Supplied records below:

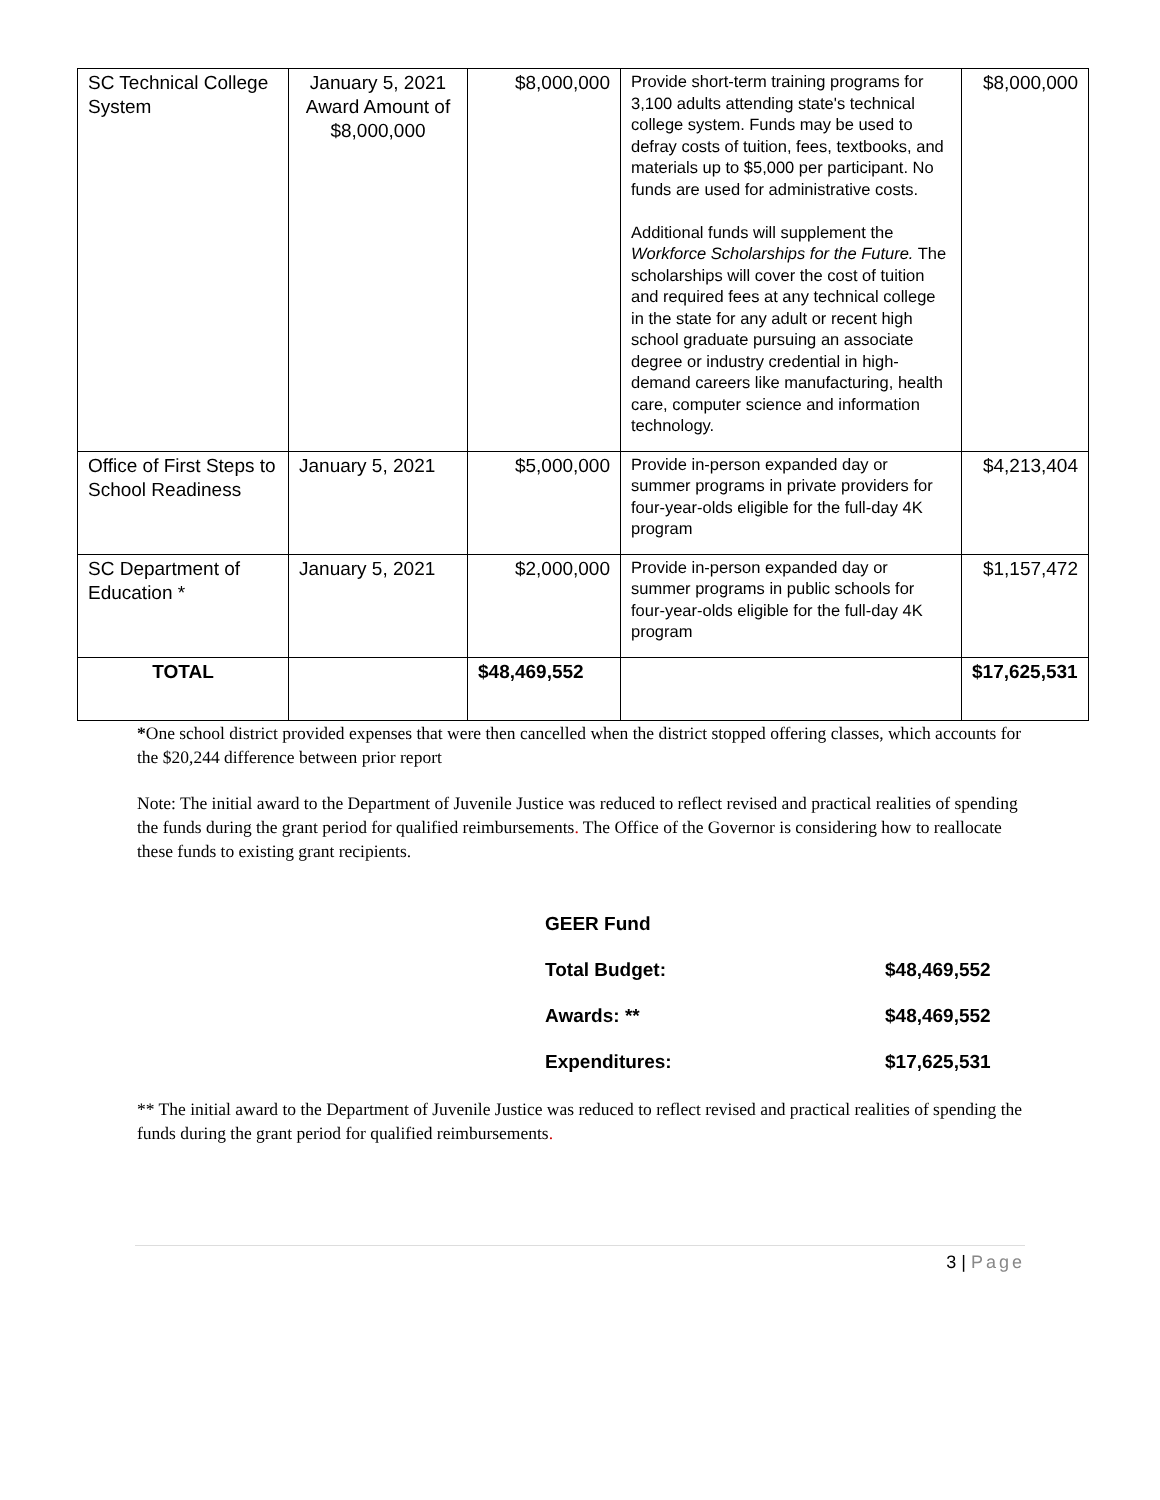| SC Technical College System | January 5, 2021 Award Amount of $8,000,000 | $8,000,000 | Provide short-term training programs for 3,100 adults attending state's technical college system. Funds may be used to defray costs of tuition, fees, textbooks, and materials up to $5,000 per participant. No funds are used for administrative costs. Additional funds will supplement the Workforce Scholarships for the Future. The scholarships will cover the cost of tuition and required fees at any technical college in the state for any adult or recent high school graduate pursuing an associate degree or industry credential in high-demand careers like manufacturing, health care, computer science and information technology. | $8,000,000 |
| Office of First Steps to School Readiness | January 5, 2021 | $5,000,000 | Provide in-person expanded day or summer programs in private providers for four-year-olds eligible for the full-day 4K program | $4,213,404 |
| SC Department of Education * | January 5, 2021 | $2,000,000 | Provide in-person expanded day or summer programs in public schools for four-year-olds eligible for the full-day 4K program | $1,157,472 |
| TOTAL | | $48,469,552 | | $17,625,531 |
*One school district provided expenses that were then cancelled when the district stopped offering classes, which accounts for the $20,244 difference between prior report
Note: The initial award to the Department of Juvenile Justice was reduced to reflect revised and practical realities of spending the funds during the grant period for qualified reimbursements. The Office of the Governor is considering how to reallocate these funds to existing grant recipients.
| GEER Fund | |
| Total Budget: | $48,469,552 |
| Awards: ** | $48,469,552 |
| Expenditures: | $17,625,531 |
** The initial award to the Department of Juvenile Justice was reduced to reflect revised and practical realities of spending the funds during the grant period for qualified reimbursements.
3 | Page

End of Supplied records.
Supplied records below:

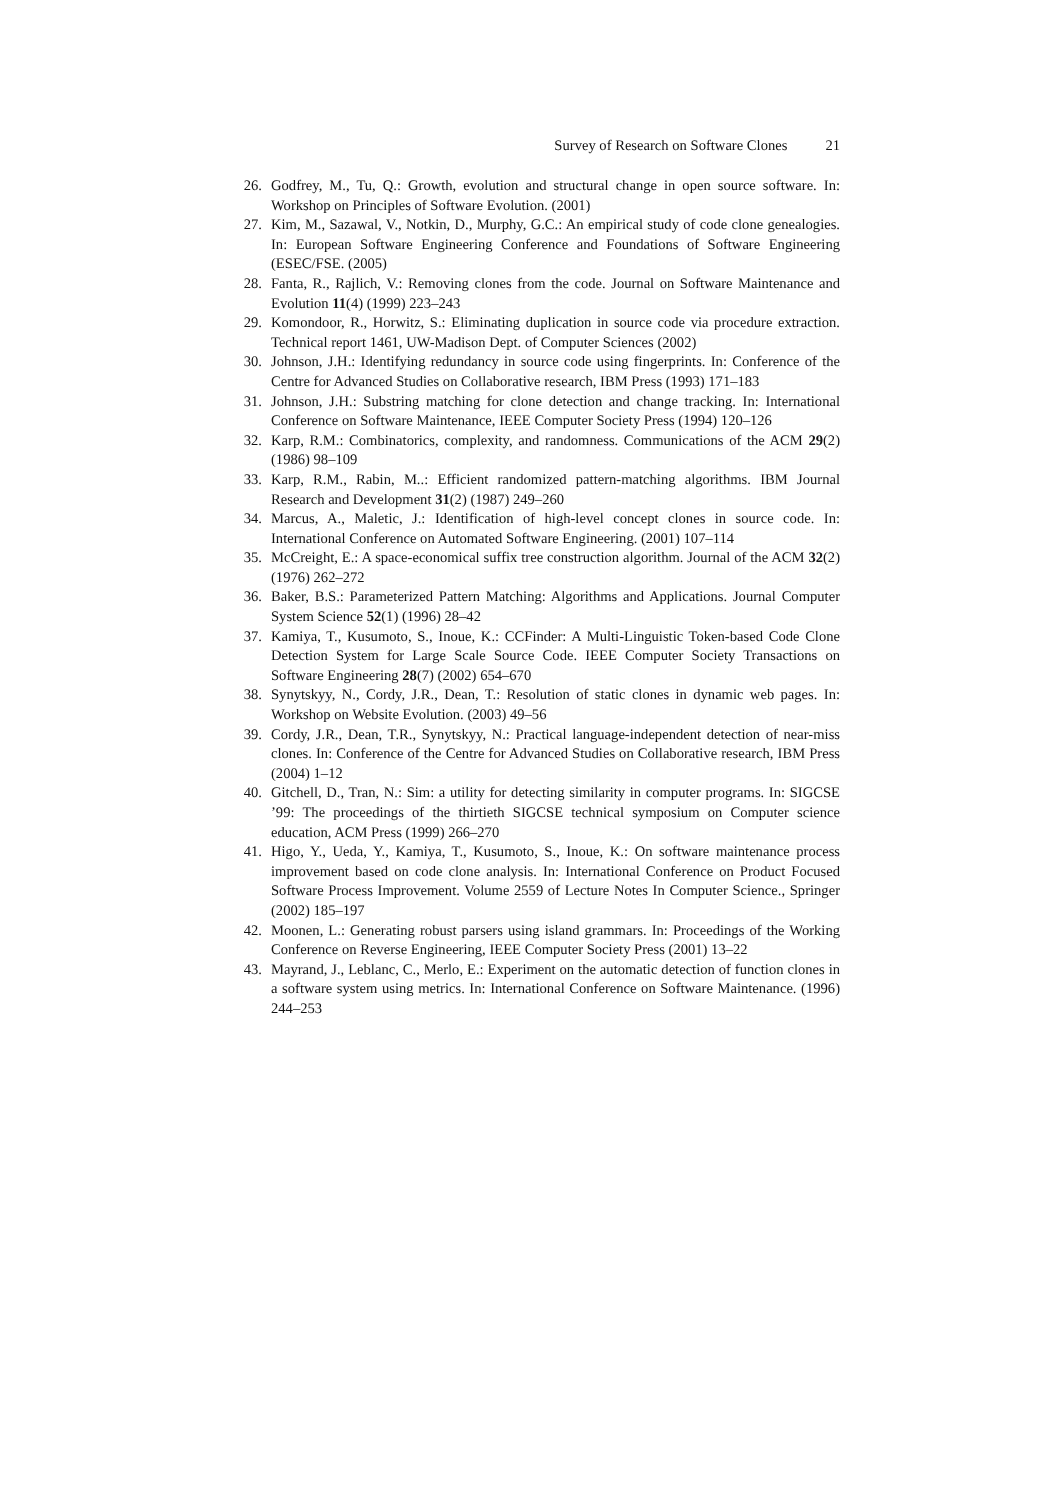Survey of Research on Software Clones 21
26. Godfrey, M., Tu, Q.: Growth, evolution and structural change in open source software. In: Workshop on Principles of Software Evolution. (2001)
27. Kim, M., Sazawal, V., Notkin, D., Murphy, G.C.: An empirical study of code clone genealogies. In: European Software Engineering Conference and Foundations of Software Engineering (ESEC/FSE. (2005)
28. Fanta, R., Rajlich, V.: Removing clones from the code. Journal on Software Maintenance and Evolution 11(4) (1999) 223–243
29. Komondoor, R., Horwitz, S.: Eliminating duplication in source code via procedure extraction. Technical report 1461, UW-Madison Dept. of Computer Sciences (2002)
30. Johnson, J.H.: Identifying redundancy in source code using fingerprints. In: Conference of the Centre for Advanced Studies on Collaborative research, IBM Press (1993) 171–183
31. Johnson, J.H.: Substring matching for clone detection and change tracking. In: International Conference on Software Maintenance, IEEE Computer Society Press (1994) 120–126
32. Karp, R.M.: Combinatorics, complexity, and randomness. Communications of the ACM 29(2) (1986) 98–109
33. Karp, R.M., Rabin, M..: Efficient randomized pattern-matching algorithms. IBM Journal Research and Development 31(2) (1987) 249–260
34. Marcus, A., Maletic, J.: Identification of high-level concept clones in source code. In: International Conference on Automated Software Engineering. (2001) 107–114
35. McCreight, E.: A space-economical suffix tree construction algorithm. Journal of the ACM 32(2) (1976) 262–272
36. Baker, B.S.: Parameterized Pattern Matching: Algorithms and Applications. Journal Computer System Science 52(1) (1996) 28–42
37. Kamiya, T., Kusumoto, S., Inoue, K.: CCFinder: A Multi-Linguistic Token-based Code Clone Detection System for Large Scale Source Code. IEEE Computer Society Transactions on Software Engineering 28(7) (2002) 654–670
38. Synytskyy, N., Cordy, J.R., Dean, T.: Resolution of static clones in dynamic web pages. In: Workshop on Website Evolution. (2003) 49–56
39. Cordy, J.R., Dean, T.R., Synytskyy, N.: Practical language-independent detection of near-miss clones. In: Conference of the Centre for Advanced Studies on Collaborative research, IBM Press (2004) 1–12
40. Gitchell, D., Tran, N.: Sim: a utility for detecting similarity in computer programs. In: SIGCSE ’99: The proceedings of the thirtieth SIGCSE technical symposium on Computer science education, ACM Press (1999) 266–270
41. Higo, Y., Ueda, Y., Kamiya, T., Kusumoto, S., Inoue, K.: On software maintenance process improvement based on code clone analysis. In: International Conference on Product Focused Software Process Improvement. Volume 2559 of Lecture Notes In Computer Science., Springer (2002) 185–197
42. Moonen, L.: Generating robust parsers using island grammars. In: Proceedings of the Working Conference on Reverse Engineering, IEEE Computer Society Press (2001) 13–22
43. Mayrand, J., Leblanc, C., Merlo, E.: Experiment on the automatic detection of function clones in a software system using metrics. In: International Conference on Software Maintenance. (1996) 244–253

End of Supplied records.
Supplied records below:

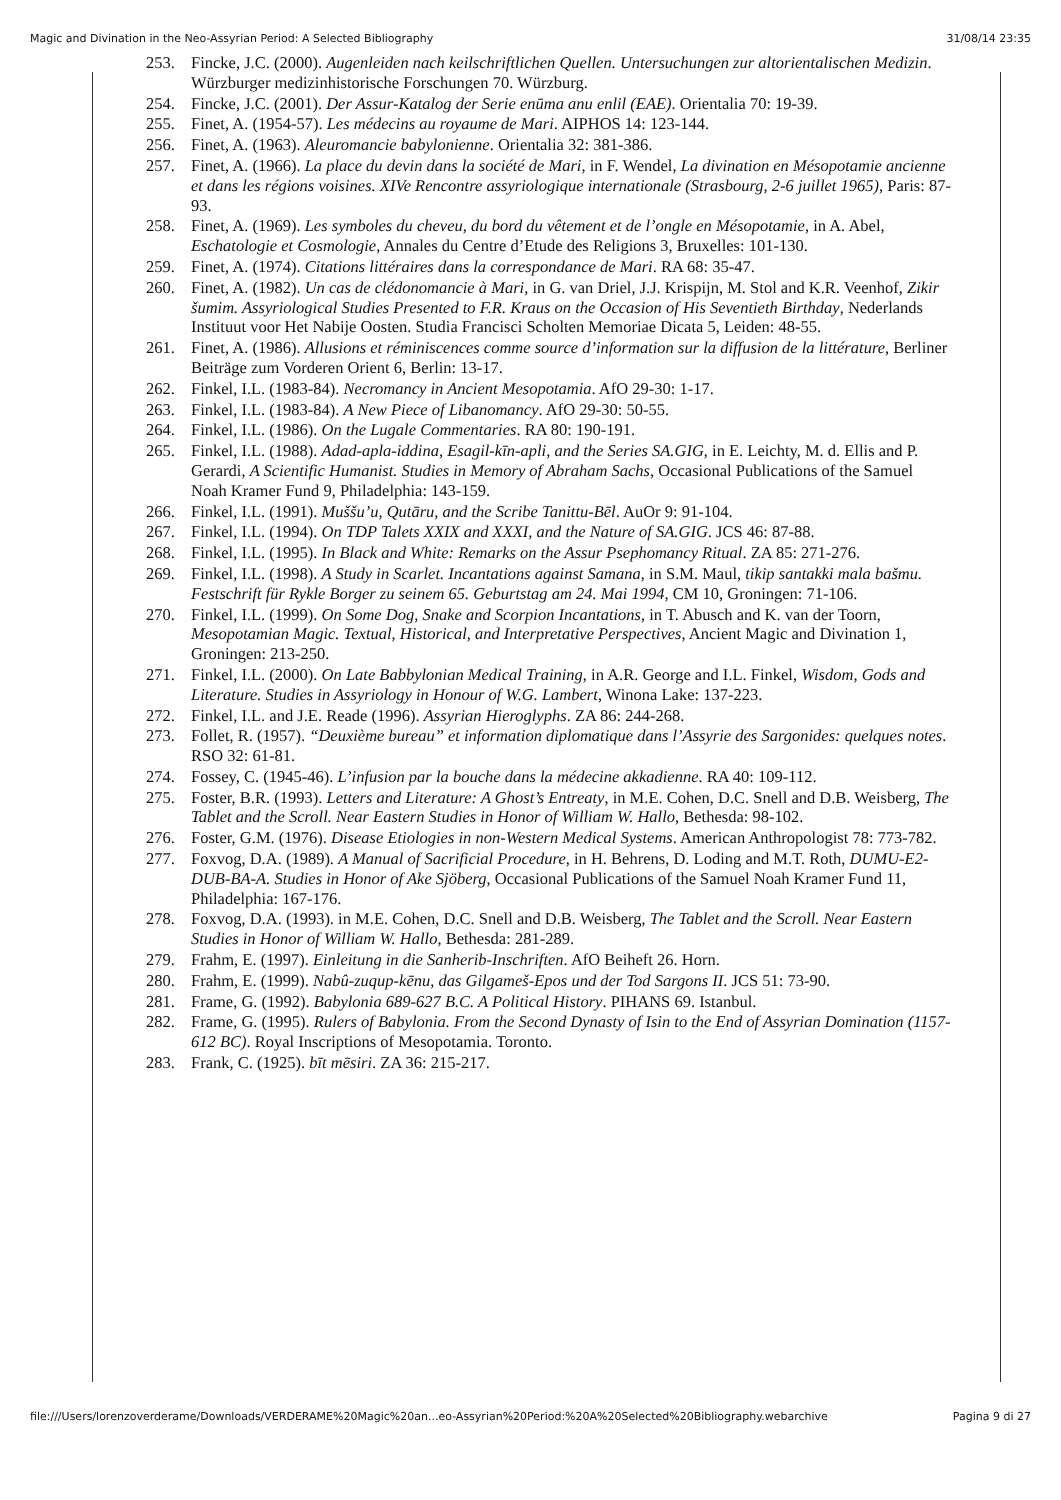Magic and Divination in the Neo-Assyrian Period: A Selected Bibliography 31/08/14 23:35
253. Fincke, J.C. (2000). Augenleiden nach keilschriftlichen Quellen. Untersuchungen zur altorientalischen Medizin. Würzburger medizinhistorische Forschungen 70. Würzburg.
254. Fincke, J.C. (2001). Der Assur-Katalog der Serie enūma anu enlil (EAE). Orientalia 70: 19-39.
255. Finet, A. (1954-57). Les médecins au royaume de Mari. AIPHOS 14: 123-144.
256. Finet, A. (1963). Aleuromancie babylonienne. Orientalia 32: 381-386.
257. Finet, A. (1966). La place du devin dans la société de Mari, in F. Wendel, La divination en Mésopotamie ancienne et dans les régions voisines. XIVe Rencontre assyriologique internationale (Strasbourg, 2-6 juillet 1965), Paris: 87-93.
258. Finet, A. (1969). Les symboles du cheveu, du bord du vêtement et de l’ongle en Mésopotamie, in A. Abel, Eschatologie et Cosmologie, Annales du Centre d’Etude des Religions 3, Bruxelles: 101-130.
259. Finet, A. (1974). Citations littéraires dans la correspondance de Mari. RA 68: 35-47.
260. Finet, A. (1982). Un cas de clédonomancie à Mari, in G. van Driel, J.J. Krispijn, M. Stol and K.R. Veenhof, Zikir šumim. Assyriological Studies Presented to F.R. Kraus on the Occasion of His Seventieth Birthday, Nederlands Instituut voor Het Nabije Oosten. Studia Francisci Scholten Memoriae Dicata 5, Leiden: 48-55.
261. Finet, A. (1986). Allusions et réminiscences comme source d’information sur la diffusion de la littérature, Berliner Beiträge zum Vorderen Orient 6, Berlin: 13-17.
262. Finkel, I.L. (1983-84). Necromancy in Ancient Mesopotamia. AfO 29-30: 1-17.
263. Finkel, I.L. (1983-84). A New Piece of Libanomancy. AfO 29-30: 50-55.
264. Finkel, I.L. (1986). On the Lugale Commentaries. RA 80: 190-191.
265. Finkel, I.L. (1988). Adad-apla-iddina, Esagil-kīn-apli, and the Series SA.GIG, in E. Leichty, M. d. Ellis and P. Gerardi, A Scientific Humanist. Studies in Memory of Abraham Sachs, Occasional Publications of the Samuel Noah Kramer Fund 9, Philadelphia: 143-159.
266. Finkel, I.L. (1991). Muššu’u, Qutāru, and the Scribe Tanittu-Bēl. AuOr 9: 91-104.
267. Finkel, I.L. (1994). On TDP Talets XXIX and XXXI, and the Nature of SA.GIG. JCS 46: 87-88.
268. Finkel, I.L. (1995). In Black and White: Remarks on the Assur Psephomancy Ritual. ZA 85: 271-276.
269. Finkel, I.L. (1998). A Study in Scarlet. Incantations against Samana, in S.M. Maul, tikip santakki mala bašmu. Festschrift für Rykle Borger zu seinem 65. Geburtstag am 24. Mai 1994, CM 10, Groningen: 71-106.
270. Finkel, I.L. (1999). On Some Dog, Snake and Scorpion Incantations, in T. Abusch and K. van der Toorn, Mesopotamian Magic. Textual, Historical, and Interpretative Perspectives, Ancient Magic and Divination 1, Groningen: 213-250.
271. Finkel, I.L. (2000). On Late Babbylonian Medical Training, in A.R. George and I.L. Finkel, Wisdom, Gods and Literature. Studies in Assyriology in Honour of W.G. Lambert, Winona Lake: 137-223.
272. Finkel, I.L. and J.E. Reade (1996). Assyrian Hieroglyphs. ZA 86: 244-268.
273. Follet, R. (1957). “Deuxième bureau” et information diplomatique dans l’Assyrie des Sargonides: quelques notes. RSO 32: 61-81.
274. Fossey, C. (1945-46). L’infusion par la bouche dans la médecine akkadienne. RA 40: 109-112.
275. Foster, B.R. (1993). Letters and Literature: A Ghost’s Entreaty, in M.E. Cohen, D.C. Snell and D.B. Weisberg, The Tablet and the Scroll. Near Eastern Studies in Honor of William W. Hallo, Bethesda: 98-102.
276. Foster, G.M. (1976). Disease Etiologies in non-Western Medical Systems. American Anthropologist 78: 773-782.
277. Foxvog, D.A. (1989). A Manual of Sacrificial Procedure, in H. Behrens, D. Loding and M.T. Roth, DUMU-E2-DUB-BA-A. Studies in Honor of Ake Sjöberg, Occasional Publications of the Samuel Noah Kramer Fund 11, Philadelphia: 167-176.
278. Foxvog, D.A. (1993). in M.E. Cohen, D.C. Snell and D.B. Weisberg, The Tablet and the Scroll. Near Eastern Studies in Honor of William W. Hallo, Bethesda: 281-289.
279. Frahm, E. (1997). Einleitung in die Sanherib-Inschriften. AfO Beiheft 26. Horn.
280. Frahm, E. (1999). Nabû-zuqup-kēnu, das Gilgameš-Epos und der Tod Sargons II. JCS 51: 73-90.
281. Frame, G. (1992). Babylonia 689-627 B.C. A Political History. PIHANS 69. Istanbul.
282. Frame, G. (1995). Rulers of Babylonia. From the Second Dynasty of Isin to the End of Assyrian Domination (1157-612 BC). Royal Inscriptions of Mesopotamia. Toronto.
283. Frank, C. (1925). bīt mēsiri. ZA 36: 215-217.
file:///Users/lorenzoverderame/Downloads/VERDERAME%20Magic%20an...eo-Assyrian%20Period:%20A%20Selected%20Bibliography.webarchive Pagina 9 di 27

End of Supplied records.

● Exercise directions: For the records above, how many lines contain the word "Hallo"? Reply with the number only.

● Finished task: 2